From the very beginnings of our existence as an independent nation, the United States has adopted a policy of reserving its domestic trade for its own ships. The basic principles that guided our forefathers are still valid today. A strong domestic merchant marine and shipbuilding base should be promoted for the economic good of the country and as an adjunct to national security forces.

Special interests are pulling this country in so many directions that we often lose sight of the basics which are necessary for our national survival. The shipbuilding industry must take a stand to preserve the laws which provide the cornerstone for its existence. This cannot be done by the actions of several companies acting individually.

It must be accomplished, if at all, by those companies joining forces to take coordinated actions against attacks on the industry.

One such organization exists for the smaller U.S. shipbuilders. It is the American Waterways Shipyard Conference, formed in 1976 by a group of shipyard executives.

After the 1972 amendments to the Longshore Act were passed, they were convinced that the days of "each yard for itself' were over.

The smaller or second tier shipyards have the most to lose if the U.S. built provisions of the Jones Act are abolished. Not another tugboat, towboat, crewboat, supply boat, barge or any other small vessel would be built in the United States.

This complex network of laws makes this second tier of the shipbuilding industry possible in today's climate of foreign-subsidized or government-owned shipyards.

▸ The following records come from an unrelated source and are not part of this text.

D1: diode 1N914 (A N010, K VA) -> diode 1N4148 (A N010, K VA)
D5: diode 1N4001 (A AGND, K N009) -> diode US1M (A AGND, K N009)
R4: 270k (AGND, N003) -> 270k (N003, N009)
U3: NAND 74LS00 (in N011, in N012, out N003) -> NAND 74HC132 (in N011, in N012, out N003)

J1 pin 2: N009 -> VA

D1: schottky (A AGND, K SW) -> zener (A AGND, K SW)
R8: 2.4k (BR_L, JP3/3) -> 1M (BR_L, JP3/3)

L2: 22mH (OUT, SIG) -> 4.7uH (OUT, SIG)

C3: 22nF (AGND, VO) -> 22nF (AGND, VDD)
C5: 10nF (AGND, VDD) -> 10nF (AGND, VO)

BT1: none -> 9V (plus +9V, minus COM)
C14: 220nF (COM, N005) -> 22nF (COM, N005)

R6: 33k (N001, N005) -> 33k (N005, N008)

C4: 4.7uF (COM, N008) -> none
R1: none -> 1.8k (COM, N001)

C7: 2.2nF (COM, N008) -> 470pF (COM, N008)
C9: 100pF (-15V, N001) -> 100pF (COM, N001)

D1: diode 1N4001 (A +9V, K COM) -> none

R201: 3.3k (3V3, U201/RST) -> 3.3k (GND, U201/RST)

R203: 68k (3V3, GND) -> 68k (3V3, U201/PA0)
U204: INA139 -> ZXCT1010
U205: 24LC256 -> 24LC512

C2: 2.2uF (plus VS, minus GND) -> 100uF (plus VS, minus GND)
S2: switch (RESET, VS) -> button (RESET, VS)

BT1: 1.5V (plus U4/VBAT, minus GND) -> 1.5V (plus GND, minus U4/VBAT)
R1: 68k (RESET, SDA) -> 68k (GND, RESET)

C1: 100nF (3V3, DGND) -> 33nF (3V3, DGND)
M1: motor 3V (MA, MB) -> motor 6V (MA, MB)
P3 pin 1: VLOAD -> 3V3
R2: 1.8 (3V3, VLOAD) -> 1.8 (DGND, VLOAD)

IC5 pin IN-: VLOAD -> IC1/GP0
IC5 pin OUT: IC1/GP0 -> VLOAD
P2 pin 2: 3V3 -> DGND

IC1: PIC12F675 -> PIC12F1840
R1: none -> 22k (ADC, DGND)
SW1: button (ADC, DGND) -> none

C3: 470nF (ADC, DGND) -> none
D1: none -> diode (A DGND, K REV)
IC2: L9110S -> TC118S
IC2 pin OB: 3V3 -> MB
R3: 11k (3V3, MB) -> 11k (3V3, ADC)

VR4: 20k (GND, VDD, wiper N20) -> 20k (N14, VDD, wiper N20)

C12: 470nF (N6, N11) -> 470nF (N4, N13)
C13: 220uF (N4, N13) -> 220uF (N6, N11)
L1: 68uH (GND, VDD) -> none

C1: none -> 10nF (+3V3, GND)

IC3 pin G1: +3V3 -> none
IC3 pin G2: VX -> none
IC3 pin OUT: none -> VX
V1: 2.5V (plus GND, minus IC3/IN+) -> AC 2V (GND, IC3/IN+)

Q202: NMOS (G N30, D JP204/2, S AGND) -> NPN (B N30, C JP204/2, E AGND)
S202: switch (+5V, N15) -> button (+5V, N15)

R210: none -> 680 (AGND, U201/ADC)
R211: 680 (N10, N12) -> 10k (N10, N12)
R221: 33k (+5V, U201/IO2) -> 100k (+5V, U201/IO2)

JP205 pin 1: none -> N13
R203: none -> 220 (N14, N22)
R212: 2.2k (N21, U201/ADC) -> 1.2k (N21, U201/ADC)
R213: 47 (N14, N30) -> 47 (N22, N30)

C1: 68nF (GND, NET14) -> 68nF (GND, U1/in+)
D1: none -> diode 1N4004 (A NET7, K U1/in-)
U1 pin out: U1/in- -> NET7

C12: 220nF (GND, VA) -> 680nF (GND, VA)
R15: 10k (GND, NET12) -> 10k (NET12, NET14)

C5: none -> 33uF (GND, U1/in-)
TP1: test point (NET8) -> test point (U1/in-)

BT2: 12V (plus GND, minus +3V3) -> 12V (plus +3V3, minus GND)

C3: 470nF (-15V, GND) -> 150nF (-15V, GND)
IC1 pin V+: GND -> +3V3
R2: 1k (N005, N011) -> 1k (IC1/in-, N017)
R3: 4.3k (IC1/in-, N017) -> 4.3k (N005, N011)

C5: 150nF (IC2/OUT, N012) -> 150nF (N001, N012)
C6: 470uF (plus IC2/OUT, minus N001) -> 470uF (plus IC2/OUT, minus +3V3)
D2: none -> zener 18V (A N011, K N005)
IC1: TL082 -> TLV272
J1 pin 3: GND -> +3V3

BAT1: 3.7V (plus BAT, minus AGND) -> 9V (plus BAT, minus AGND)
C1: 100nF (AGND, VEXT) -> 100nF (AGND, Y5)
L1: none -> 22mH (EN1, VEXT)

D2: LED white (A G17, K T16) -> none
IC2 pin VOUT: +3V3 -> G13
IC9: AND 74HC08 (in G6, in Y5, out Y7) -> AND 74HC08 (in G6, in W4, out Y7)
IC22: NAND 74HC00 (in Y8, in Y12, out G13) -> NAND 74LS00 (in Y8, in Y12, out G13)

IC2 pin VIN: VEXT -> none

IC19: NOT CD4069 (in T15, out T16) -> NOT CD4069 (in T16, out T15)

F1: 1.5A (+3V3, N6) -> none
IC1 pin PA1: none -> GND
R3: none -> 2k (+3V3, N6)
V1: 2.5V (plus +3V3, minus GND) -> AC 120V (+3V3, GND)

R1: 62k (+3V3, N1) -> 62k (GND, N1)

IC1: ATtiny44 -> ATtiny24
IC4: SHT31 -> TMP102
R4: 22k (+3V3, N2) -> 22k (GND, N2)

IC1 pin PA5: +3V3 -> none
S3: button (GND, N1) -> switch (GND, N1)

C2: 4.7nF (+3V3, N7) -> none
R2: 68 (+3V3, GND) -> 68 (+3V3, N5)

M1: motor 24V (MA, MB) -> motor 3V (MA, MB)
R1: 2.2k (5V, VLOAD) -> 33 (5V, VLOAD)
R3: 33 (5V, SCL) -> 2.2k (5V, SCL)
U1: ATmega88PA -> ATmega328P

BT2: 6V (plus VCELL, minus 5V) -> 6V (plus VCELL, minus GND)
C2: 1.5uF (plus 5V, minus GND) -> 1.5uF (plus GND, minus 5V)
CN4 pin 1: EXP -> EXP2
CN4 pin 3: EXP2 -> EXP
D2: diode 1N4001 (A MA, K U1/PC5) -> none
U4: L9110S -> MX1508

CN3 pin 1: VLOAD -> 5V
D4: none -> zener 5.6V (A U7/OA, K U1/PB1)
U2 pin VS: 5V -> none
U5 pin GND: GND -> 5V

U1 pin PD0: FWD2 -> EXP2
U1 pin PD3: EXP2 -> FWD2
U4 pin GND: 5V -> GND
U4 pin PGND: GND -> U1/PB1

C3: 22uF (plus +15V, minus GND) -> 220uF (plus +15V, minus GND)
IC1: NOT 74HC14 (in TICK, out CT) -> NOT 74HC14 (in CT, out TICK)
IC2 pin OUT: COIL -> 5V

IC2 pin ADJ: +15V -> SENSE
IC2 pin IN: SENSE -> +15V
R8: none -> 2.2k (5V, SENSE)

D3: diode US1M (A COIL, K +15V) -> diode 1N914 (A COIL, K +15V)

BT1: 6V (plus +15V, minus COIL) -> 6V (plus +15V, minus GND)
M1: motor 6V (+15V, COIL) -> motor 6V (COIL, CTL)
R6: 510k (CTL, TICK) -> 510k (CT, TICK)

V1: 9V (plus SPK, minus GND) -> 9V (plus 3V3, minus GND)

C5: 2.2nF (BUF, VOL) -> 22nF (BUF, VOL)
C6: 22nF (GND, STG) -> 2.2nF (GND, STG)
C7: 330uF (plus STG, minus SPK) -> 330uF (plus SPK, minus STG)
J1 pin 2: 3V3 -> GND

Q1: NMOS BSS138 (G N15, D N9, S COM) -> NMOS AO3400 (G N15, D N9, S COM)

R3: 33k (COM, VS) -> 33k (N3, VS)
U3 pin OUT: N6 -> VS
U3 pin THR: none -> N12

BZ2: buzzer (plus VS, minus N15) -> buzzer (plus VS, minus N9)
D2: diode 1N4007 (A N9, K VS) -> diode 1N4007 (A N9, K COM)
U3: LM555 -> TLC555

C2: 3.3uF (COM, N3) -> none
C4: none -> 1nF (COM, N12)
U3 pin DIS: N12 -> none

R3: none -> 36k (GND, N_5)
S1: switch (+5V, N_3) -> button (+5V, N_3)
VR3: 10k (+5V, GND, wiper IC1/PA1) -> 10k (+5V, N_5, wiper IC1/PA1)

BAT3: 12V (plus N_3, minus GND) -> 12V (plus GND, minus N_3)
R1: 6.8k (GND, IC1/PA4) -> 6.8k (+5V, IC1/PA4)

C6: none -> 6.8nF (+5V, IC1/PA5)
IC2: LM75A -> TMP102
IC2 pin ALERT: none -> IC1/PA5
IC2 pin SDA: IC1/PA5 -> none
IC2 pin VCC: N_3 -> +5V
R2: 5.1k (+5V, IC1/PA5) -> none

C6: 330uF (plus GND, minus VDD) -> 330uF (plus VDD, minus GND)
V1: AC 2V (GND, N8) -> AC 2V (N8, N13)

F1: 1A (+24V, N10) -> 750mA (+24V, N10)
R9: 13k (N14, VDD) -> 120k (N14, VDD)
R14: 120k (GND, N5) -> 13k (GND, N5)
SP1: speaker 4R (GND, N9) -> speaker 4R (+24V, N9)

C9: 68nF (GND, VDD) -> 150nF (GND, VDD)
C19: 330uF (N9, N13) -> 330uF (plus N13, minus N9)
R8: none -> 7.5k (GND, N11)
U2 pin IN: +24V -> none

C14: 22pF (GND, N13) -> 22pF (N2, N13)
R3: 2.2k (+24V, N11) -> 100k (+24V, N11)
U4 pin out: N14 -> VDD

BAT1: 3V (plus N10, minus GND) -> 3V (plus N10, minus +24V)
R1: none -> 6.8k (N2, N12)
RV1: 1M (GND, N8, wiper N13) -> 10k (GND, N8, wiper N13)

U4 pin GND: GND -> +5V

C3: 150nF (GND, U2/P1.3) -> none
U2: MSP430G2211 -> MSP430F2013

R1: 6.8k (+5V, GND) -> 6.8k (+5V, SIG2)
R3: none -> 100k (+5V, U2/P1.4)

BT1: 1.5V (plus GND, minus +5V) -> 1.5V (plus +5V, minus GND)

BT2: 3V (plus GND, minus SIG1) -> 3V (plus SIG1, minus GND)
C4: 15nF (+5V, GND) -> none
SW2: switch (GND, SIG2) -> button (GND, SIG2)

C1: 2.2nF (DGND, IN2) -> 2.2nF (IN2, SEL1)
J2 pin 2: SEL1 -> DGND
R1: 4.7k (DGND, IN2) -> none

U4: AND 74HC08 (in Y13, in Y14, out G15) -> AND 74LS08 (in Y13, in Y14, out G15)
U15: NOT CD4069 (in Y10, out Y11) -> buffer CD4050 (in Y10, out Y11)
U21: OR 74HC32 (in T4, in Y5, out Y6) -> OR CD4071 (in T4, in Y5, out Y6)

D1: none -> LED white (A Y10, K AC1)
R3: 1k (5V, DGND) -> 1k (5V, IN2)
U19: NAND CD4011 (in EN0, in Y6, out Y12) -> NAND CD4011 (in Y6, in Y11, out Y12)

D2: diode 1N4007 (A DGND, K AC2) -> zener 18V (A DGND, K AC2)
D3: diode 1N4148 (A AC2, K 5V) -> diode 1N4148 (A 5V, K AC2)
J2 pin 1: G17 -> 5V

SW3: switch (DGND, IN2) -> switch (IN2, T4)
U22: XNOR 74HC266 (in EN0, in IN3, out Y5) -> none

A quote from Theodore Roosevelt never had more meaning than it does today for this segment of the shipbuilding industry represented by the American Waterways Shipyard Conference: "Every man owes a part of his time and money to the business or industry in which he is engaged. No man has a moral right to withhold his support from an organization that is striving to improve conditions within his sphere." The major shipyards have lost their commercial business. Will the same thing happen to the smaller yards? Not if the shipyards realize that there is strength in numbers and support their trade association which is waging the battles to preserve the industry.